◆ **Directions for this task**:
Scan the material below and copy every line holding the word "social".

◆ **Material supplied**:
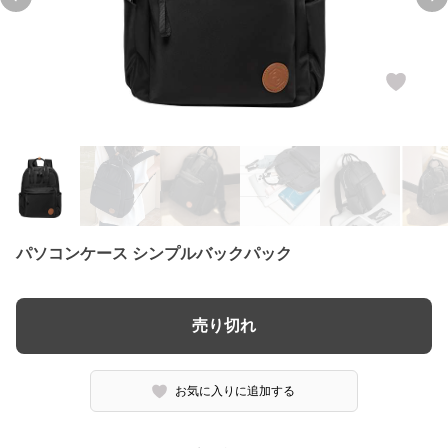
Previous slide
Ne
パソコンケース シンプルバックパック
売り切れ
お気に入りに追加する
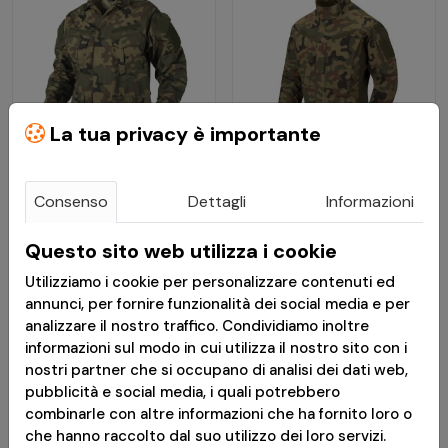
La tua privacy è importante
€ 47,99
€ 74,99
Consenso
Dettagli
Informazioni
Giacca Militare SFU
Giacca Militare MBDU in
Questo sito web utilizza i cookie
NEXT® PolyCotton
tessuto NyCo Ripstop -
Utilizziamo i cookie per personalizzare contenuti ed
RipStop PL Woodland -
PL Woodland - Helikon-
annunci, per fornire funzionalità dei social media e per
Helikon Tex
Tex
analizzare il nostro traffico. Condividiamo inoltre
informazioni sul modo in cui utilizza il nostro sito con i
Consegna in 24h
Consegna in 24h
nostri partner che si occupano di analisi dei dati web,
pubblicità e social media, i quali potrebbero
combinarle con altre informazioni che ha fornito loro o
*
Messaggio pubblicitario con finalità promozionale.Paga in 3
che hanno raccolto dal suo utilizzo dei loro servizi.
rate senza interessi è disponibile solo per acquisti idonei da €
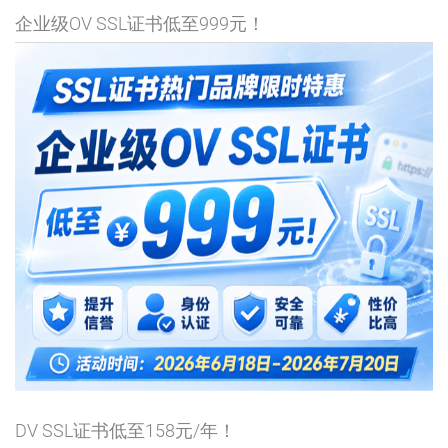
企业级OV SSL证书低至999元！
DV SSL证书低至158元/年！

◆ **Written solution**:
annunci, per fornire funzionalità dei social media e per
pubblicità e social media, i quali potrebbero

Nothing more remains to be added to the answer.